Silas Marner by George Elliot

My sister didn’t really like this book. She thought it was boring until it got to the end. It is a slow book, progressing at the pace of the little country village it takes place in. I did like it, though. It was like a leisurely walk through the fields. Things are happening, however; there is a plot, a mystery, even. Now I did have the advantage of my sister warning me that the little girl on the cover and in the description doesn’t come into play until the end. She’s the center of the description because she’s paramount to the story, but she’s not the main theme of the story. So let you also be warned, so you’re not wondering the whole book through when she’s going to come in, because that was probably what frustrated my sister. On the other hand, it wasn’t what I would call a great book. My friend and I were just discussing this the other day, how though it was a good book and we liked in when we read it, it didn’t stick in our thoughts. when we think of it, we’re not sure what to recall. Nothing about it stuck out. I’m not sure why that is, though I’ve tried very hard to figure it out. So would I recommend it? I’m not sure. If you like leisurely books, this is for you. Perhaps you can find something in it we couldn’t.

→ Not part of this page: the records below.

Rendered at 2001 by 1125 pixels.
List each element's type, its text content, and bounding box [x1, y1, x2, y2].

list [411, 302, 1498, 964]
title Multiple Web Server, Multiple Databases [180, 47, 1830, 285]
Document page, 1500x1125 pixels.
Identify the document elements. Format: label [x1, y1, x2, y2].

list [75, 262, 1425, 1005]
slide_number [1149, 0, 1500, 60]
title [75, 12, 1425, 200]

So… that’s that. Now I need to get to work on Inheritance – I started it, oh, probably November, and I’m only two thirds of the way done. It is ginormous, people, and when I’m done reading school books for the day, more reading usually isn’t on the top of my list of things to do. But this week! I shall at least try.

Hello Again

I haven’t been around in awhile, have I? Been busy with The Three MusketeersBasic American Government, and Money, Possessions, and Eternity. Big thick books with long chapters.

Anyway, let’s talk about some books I’ve finished. I’ll do two reviews in one this time since I haven’t a whole lot to say about either of my subjects. So here we go.

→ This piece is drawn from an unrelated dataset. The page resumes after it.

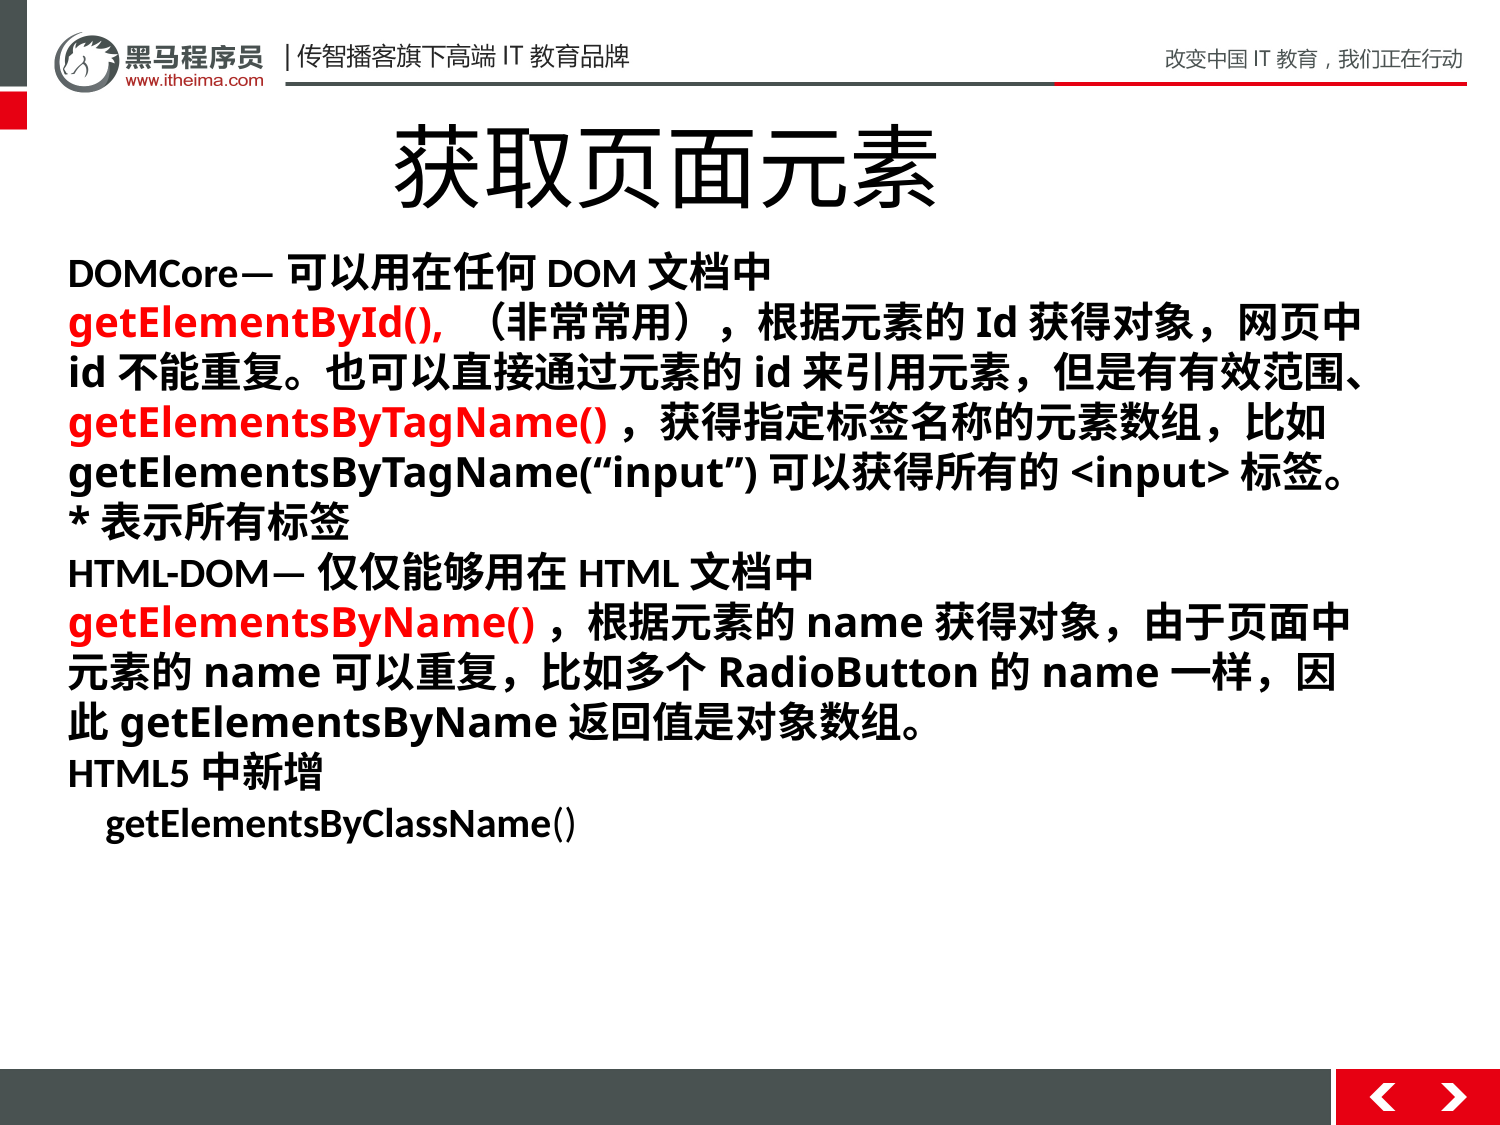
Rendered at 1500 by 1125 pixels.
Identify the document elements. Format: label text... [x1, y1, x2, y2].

list DOMCore—可以用在任何DOM文档中 getElementById(), （非常常用），根据元素的Id获得对象，网页中id不能重复。也可以直接通过元素的id来引用元素，但是有有效范围、 getElementsByTagName()，获得指定标签名称的元素数组，比如getElementsByTagName(“input”)可以获得所有的<input>标签。*表示所有标签 HTML-DOM—仅仅能够用在HTML文档中 getElementsByName()，根据元素的name获得对象，由于页面中元素的name可以重复，比如多个RadioButton的name一样，因此getElementsByName返回值是对象数组。 HTML5中新增 getElementsByClassName() [53, 237, 1387, 953]
title 获取页面元素 [0, 102, 1334, 238]
picture [0, 0, 1500, 1125]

In His Steps by Charles M. Sheldon

This book, which is a fictional story about challenging Christians to really live in a Christ-like manner, was good at first, and got me thinking. I like thinking. It was when it stopped making me think that it got boring. After a while, it seemed like the author ran out of things to say; he even introduced new characters, and still there was this feeling of sameness. I don’t know, there just doesn’t seem to be much of a plot arc. The intensity is at the beginning, not the end. So, where as I would recommend it because of the ideas it represents, I wouldn’t recommend it as a very well built or entertaining story.

Jane Eyre by Charlotte Brontë

I may cause some controversy here. I know one person who reads this book every year. Though not so extreme, I know several who speak highly of it, and one who even told me that I would like it better than Pride and Prejudice. Well, P & P came out on top.

The truth is, I liked it, but I found it rather… dark. I enjoyed reading it; I have certain books on my list that get put off till the end of the week, and this was rarely, if ever one, of them. My issues are these: I would have liked Jane better if she had stayed the fiery child she was in the beginning. As it was, she became rather emotionless to me when she grew older. Not completely, mind you, but just a bit too quite in her thoughts for my liking. As the story is told in first person, that effects a lot. Secondly, her love interest scared me. He really did. And don’t laugh. Finally, I don’t ever like books where I’m holding fast onto the good moments because I have no idea when the author will turn everything ill and I and the character will be in the swamps of depression. I’m not sure how anyone could enjoy that. Not my kind of roller coaster. I did like the fairytale-ness of it, the old English lore that would creep in. It was partly that that made it dark, but that was the part of the darkness I liked. And the end was perfect. I wasn’t sure how she was going to get there, but she did, so I was satisfied. So, it kept me interested, yes, and it was a good book, yes, but I have hit another one of those times when I honestly don’t know what people are carrying on about. Sorry, die hard fans, I just can’t.

So… there you have it. Two reviews in one. Does that make up for not posting in so long? Maybe just a little bit?